With pet ownership set to boom, Chinese pet product e-store nets $25 million in funding


pets dog schnauzer

Shanghai-based pet products e-store Boqii has just completed a $25 million series B funding round, according Chinese tech blog 36kr. The investors are as-yet unnamed but reportedly hail from the US and possibly include Goldman Sachs, which also participated in the startup’s series A round last June.
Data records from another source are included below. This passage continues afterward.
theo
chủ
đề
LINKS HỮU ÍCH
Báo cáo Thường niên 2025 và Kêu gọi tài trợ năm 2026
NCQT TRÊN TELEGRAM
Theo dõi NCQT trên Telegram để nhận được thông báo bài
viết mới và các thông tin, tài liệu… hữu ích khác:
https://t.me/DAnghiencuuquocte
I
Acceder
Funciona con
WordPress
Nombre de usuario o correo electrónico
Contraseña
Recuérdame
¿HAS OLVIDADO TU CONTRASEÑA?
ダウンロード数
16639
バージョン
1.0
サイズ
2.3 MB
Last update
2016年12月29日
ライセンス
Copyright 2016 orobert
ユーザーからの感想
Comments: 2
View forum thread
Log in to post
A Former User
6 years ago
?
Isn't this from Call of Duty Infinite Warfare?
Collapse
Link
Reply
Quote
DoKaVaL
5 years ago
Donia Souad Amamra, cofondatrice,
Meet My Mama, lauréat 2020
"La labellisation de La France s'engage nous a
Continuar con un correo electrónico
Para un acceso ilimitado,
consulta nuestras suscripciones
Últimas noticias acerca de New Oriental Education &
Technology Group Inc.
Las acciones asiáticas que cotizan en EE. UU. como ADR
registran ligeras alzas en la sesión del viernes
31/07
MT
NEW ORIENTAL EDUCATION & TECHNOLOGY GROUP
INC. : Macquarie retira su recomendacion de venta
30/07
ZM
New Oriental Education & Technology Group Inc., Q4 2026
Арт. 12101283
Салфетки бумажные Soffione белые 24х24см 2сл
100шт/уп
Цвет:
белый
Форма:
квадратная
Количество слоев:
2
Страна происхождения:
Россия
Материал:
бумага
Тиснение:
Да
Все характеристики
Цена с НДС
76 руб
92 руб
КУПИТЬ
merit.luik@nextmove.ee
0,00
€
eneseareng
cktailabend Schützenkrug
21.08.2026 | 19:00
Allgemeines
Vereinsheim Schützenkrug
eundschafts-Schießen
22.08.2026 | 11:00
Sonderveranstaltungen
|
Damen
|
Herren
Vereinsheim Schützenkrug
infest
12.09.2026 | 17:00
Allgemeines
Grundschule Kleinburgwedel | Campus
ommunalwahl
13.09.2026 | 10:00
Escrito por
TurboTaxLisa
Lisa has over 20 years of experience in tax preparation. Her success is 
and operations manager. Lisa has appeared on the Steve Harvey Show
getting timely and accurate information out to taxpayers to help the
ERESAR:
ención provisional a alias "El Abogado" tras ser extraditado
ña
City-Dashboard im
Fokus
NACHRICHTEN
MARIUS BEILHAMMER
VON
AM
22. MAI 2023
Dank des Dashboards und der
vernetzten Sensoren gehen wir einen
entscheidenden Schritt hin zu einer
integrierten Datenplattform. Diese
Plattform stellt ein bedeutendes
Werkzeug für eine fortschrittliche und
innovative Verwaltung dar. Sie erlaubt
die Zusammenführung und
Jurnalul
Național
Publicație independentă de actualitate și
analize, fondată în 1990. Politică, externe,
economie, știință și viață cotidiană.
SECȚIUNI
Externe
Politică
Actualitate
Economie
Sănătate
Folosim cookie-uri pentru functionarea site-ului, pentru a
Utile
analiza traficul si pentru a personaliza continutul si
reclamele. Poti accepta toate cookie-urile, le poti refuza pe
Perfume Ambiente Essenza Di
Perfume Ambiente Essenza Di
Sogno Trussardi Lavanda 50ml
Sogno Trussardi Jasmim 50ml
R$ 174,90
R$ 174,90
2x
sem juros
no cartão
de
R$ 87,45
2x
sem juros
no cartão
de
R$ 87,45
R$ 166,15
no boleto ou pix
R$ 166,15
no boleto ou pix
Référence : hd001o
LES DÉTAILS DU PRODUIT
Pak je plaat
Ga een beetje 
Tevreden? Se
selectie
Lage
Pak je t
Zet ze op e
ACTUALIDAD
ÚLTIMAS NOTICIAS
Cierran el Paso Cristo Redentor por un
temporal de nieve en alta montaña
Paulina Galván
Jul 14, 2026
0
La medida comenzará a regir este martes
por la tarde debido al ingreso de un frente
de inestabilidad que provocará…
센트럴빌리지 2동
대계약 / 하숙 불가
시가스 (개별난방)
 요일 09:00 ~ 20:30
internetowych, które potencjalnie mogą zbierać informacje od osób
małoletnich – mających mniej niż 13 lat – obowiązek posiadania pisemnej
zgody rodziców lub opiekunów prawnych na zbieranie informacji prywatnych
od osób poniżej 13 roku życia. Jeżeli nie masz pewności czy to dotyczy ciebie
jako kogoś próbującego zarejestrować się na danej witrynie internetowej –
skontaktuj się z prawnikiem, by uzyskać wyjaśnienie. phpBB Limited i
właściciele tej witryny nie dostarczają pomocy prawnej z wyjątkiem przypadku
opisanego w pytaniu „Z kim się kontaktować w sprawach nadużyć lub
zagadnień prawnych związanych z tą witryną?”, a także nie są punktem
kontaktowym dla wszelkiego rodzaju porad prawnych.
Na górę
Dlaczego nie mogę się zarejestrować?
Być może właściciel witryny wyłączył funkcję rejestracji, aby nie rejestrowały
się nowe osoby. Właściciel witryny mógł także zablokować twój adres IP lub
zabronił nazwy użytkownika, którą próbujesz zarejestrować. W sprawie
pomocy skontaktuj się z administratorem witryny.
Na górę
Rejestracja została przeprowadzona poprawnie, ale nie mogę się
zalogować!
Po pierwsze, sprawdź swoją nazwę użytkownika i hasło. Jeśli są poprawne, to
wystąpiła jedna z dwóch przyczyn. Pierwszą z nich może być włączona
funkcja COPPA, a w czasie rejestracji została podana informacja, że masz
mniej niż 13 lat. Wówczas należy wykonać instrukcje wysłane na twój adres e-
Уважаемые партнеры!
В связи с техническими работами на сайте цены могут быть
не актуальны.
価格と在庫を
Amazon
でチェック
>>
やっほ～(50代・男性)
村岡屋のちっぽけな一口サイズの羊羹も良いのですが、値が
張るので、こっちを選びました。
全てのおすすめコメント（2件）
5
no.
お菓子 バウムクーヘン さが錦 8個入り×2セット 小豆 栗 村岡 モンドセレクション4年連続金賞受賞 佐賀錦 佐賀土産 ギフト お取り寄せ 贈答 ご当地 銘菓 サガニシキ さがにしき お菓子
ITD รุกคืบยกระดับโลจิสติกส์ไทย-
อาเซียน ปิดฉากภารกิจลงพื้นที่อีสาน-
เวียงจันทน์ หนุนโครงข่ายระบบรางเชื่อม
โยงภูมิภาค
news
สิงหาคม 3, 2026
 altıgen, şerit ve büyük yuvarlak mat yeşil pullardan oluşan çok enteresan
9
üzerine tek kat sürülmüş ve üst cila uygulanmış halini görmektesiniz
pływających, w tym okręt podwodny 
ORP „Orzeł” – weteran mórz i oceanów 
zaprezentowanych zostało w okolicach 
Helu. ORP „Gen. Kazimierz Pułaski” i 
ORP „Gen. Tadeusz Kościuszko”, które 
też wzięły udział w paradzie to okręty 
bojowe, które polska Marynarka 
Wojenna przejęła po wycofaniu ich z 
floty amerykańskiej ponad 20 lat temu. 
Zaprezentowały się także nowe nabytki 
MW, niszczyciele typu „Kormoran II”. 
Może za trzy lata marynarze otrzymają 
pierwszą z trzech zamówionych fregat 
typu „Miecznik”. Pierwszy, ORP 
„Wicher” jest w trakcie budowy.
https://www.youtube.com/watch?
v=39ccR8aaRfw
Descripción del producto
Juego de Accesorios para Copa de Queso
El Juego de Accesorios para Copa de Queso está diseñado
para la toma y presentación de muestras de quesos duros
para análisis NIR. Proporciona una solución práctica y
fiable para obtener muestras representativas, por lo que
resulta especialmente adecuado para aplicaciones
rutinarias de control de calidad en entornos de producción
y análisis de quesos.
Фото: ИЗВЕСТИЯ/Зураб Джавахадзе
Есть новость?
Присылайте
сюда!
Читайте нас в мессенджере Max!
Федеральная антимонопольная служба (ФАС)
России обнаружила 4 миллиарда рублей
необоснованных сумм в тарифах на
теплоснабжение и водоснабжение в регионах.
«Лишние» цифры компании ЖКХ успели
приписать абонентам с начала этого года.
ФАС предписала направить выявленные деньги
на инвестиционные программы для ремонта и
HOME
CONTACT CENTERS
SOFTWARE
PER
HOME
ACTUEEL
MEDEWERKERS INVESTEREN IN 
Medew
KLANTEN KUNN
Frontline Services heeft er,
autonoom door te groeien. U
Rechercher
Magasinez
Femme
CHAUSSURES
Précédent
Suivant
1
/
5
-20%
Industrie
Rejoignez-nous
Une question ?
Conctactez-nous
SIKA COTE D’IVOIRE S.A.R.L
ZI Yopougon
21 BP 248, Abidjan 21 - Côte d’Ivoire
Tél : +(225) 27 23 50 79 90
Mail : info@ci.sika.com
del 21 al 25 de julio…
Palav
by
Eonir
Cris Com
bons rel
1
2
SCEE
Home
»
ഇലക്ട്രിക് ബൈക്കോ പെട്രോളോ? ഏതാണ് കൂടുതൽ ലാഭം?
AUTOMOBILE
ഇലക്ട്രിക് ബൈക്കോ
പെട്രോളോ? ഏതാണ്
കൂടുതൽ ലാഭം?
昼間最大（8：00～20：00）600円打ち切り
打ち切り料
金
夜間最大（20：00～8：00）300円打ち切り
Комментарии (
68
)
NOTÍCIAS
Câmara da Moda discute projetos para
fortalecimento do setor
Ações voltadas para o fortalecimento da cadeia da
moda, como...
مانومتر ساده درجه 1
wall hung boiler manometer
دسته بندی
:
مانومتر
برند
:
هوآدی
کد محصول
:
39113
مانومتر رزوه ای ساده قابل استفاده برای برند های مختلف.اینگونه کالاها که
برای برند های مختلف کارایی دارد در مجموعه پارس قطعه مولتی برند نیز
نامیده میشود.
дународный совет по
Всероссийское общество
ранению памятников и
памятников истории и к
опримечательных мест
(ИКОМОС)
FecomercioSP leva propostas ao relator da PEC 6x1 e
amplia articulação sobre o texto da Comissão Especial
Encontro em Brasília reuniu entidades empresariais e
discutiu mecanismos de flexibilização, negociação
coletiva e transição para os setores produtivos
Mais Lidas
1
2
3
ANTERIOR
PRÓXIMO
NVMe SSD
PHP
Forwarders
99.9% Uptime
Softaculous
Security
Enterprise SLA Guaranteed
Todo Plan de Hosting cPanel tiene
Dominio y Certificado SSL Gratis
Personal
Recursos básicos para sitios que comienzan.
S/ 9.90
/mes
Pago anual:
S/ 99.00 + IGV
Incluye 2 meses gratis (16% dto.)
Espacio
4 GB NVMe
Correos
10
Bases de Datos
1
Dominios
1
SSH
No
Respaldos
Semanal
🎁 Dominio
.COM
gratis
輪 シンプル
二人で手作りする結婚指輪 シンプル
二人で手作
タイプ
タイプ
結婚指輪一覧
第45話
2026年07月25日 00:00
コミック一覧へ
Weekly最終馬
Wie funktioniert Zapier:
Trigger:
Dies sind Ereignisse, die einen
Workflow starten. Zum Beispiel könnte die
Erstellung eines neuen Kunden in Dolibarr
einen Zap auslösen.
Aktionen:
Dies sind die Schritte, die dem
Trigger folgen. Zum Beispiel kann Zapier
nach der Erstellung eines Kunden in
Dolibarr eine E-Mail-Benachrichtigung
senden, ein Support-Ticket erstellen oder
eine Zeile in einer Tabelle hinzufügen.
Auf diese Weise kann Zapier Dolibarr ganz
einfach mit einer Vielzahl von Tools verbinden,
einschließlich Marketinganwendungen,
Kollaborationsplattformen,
Established in 2008, Boqii originated as a retailer of pet foods and pet-related products. It had its own standalone website, but was best known in China for its outlets on Taobao, Tmall, Jingdong and other well-known Chinese e-commerce sites. In the years since its establishment, Boqii has added a wiki, social forums, group buying deals, and directories in order to increase stickiness and move into new areas. It has also developed an in-house brand of pet products.

Bark at the moon

36kr states that Boqii has racked up over three million registered users to date. The newest funding will be used to ramp up marketing and branding, as well as moving into online-to-offline services, though further details on that front are scarce.

boqii screenie

Why should we care about this investment? In the coming years, the market for pet-related goods in China is set to boom. According to Euromonitor, only seven percent of Chinese households own dogs, and only two percent own cats. (For rough comparison’s sake, the Human Society estimates that over 40 percent of US households contain at least one dog). Meanwhile, only 10 percent of China’s pet owners feed their pets commercial pet food. Euromonitor estimates that purchases of pet-related goods in China will grow at least ten percent a year. Even so, China still ranks number three in terms of aggregate ownership of cats and dogs, behind Brazil and the US. In other words – Chinese people own a ton of pets, they’ll likely own a ton more soon, and as household income increases, Rover will get a taste of some finer canine cuisine.

Other Chinese players vying for the wallets of internet-savvy pet owners include Epetbar and Goumin.